“Disculpe, ¿tiene una bandera con el escudo número 21?” La tribuna obviamente está lista, después de todo, aplaudir es una cuestión de fe.
Un paso atrás: hace poco más de un año, Simone Inzaghi levantó tres dedos y dijo que eran cuatro goles, así que sabemos cómo terminó. Zeru tituli, sólo podría ser mejor. Y de hecho, doce meses después, habría algo que celebrar, pero el internalismo es como cuando al almuerzo del domingo le falta digestivo: siempre queda algo en el estómago. Quizás no sea nada, pero hay algo en el aire como café: cualquiera que vea a los nerazzurri se siente al borde de un precipicio, incluso con una ventaja de 7 puntos, y mucho menos si los informes de los medios vuelan. Es una vida difícil, vivimos el día a día: hoy nos llenamos de alegría, pero ¿y mañana?
Hablemos de hoy. Hay un tipo que dice que apoya al Inter desde que nació y que dice desde Puglia que los van a parar a todos. Sí, aficionados del Inter, como Marotta, por ejemplo. Se llama Fabrizio Corona (bueno): con exclamaciones blasfemias reitera que acabarán como Signorini (pero ¿cuánto tiempo lleva en prisión?). Nos vemos en el podcast del 11 de mayo: la noticia circula en las redes sociales, “¿pero en serio?” » pregunta alguien en el metro.

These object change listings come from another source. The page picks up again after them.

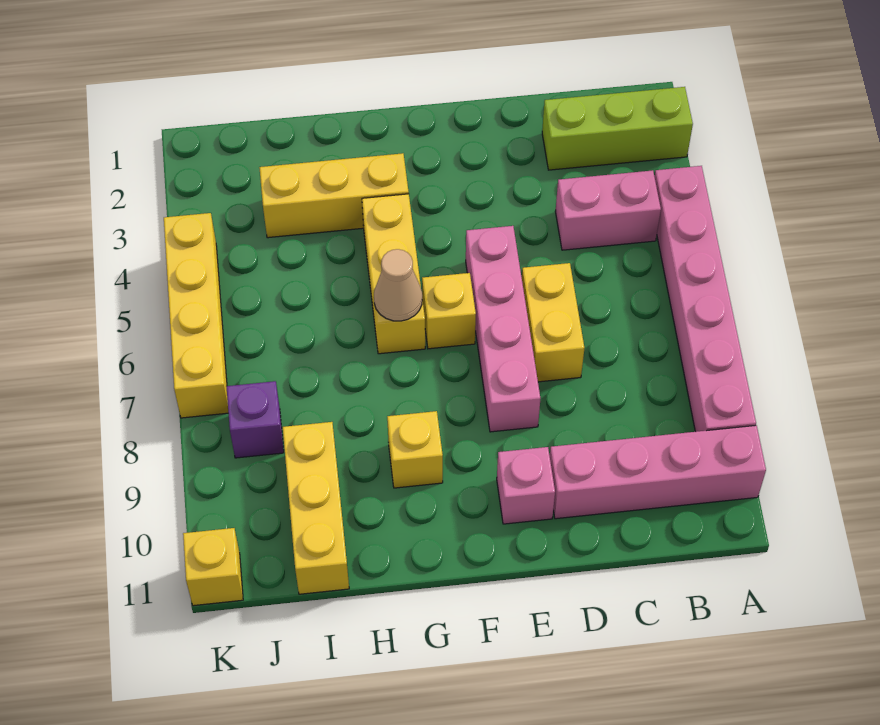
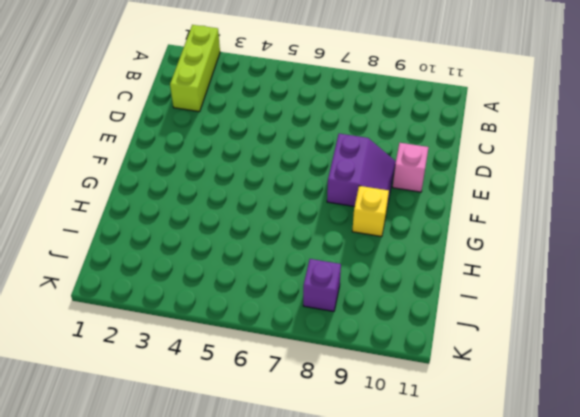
purple slope E8:F9 level 1 top 8 -> pink brick E5:E8 level 1
none -> pink brick A4:A9 level 1
none -> pink brick A10:D10 level 1
none -> pink brick B4:C4 level 1

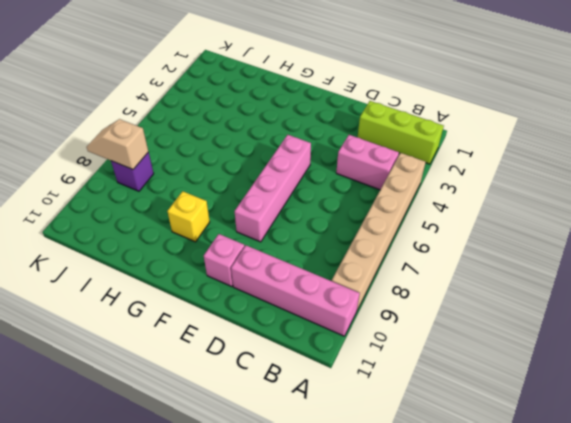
tan brick A4:A9 level 1 -> pink brick A4:A9 level 1
tan slope J8:K8 level 2 top J -> none
none -> yellow brick D6:D7 level 1
none -> yellow brick F6 level 1
none -> yellow brick G3:I3 level 1

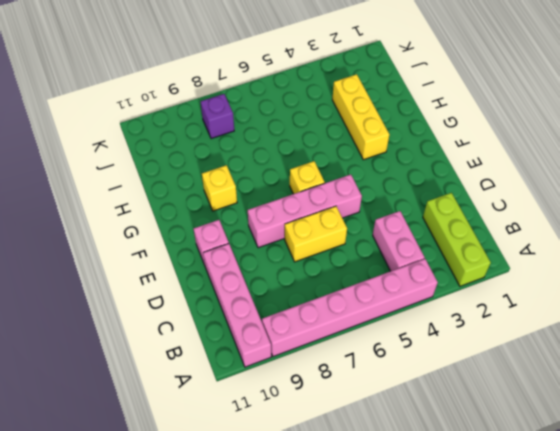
none -> yellow brick G4:G6 level 1
none -> yellow brick I9:I11 level 1
none -> yellow brick K4:K7 level 1

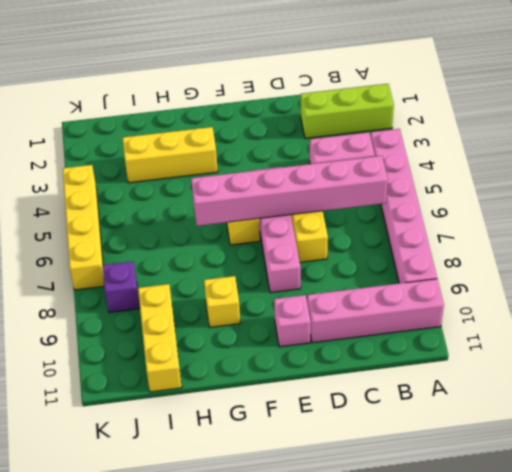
pink brick B6:G6 level 2 -> tan cone G6 level 2
none -> yellow brick G4:G6 level 1
none -> yellow brick K11 level 1

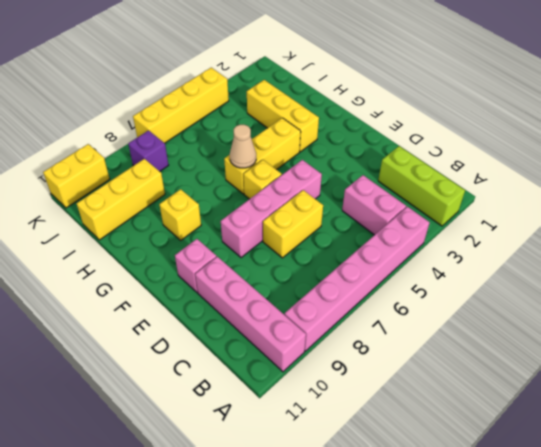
yellow brick K10:K11 level 1 -> yellow brick K11 level 1

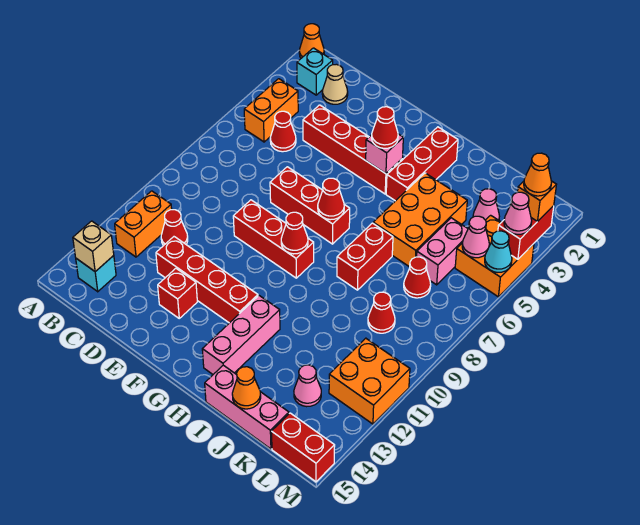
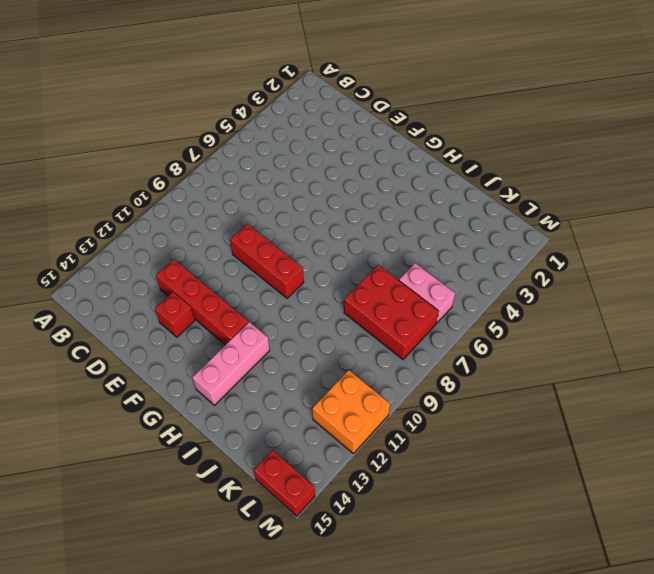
red brick J7:L8 level 1 -> red cone K7 level 1
pink brick K6:L6 level 1 -> pink brick K5:K6 level 1
none -> orange cone A1 level 1
none -> cyan brick B2 level 1
none -> orange brick B4:B5 level 1
none -> orange brick B11:B12 level 1

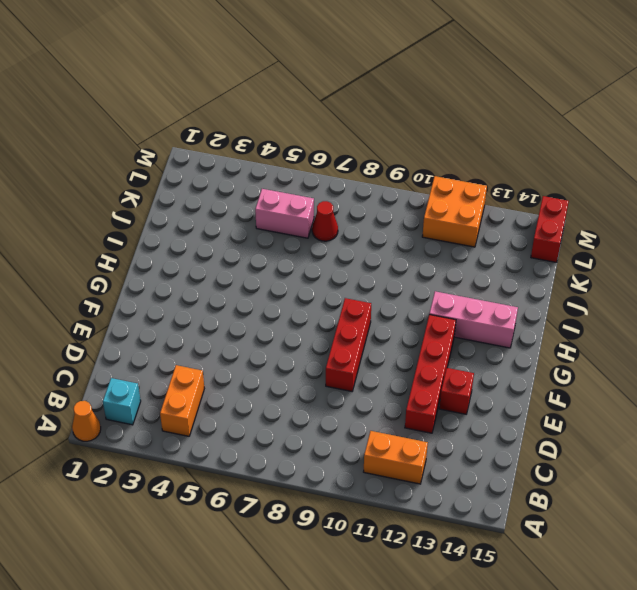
orange brick B4:C4 level 1 -> orange brick B4:B5 level 1
none -> cyan brick B14 level 1
none -> tan cone C2 level 1
none -> red cone C5 level 1
none -> red cone C11 level 1

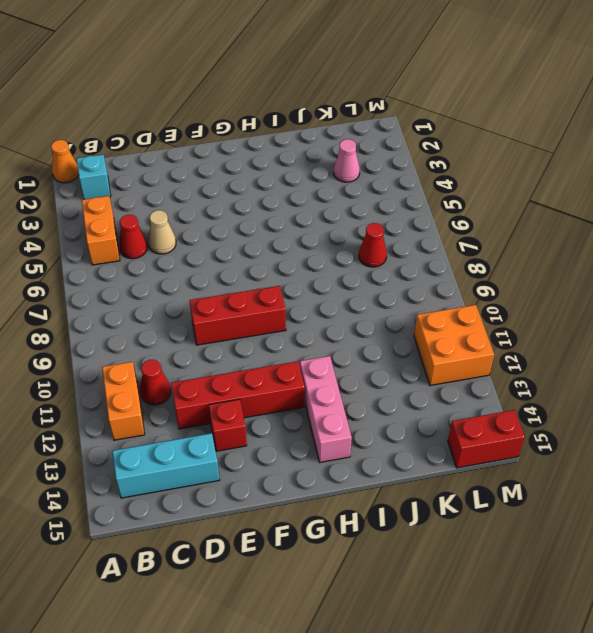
cyan brick B14:D14 level 1 -> cyan brick B14 level 1
tan cone D5 level 1 -> tan cone C2 level 1
none -> red brick D4:G4 level 1
none -> red brick E7:G7 level 1
none -> red brick H2:H4 level 1
none -> orange brick I4:J6 level 1

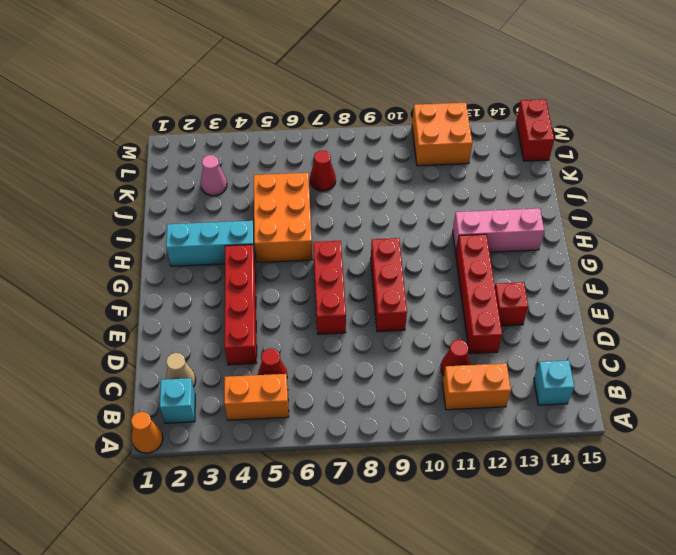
cyan brick H2:H4 level 1 -> red brick H2:H4 level 1
orange brick H5:J6 level 1 -> orange brick I4:J6 level 1
none -> red brick I7:I8 level 1
none -> pink brick I15:K15 level 1
none -> pink brick K5:K6 level 1
none -> red cone K9 level 1

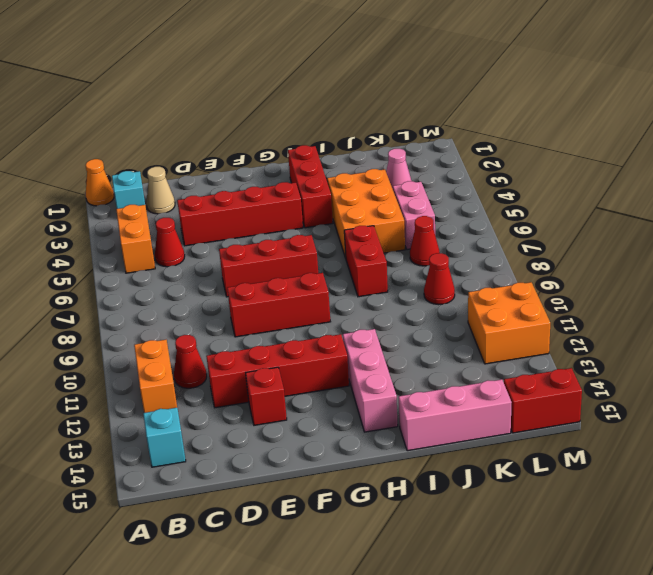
none -> pink cone K13 level 1
none -> orange brick L4:M5 level 1
none -> tan brick B14 level 2
none -> pink brick G4 level 2

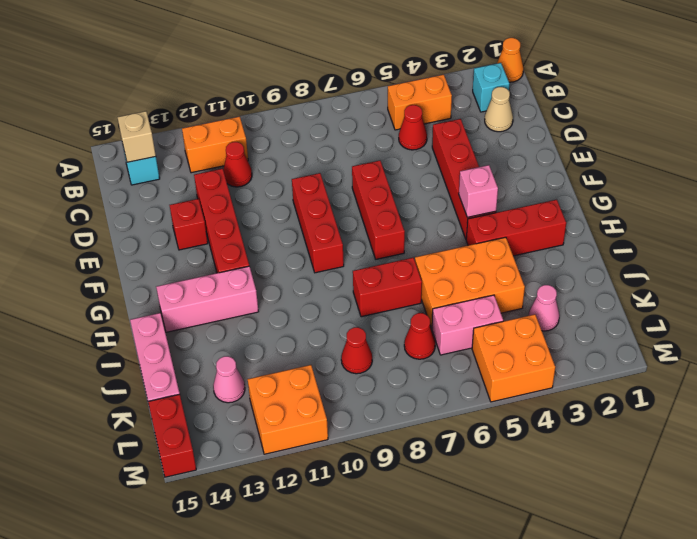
none -> red cone G7 level 2
none -> red cone G9 level 2
none -> orange cone J15 level 2
none -> pink cone L5 level 2

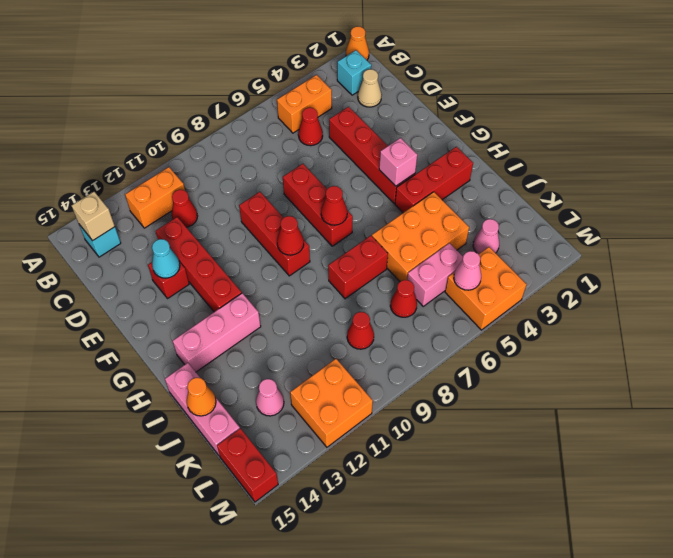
cyan cone E13 level 2 -> cyan cone M5 level 2
none -> red brick M3:M4 level 2
none -> red cone G4 level 3
none -> orange brick M3 level 3
none -> pink cone M4 level 3

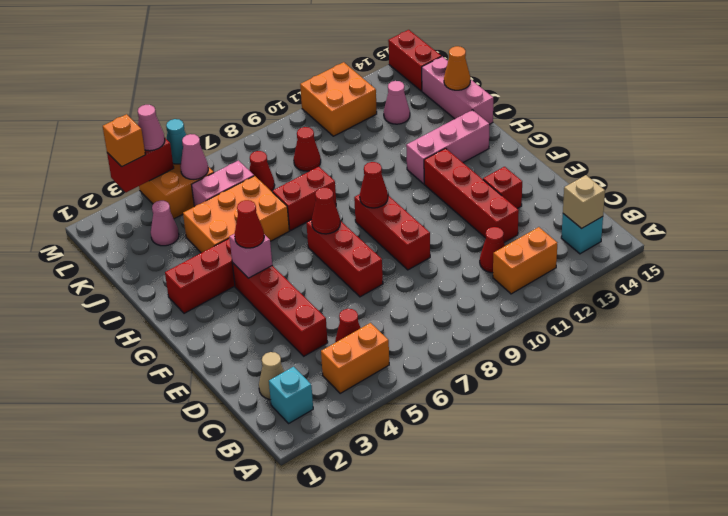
none -> orange cone A1 level 1
none -> orange cone M3 level 4

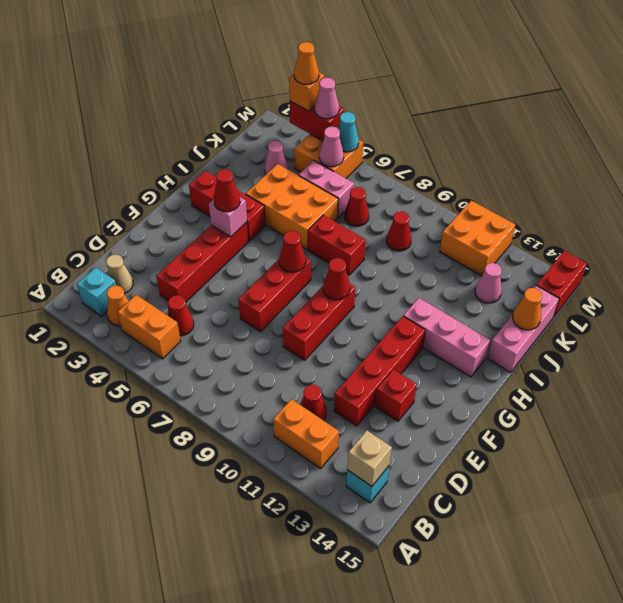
orange cone B3 level 1 -> orange cone A1 level 1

A continuación, San Siro. El Buen Camino viene de Piazzale Lotto, inmerso en un mar que tiende más al azul que al negro, el verdadero aficionado ni siquiera puede pensar en ciertas cosas, aunque consulte la información en su smartphone. El autobús llega con el equipo seguido de una riada de motos que tocan las bocinas: la tensión aumenta y ya hay gente esperando en la Piazza Duomo. Como una dama de la época ambrosiana inmortalizada agitando una bandera: no es inteligencia artificial, es todo real.
“Ganaremos a los Habs”. El primero en calentar es Dimarco, y con razón: ovación. Los móviles se encienden para hacer juego con el color de las camisetas que se visten en las gradas, las pancartas, aquí están los equipos: silbatos para el himno de la Serie A, pero es sólo un momento, jugamos. El Norte canta, pero el ambiente sigue siendo un interrogante hasta el minuto 45. Thuram libera a todos, luego la bandera con 21 entra en la historia, 37 años después del último título conquistado en el campo y en casa: fue el campeonato de un récord que ojalá tenga el mismo valor.
Y en cualquier caso, está la final de la Copa de Italia el día 13, luego la fiesta ya prevista para el día 17. Pero mientras tanto, Corona y su podcast del día 11 también ocupan un lugar importante, que también es lunes: “Vamos, tal vez sea el de Gialappa”.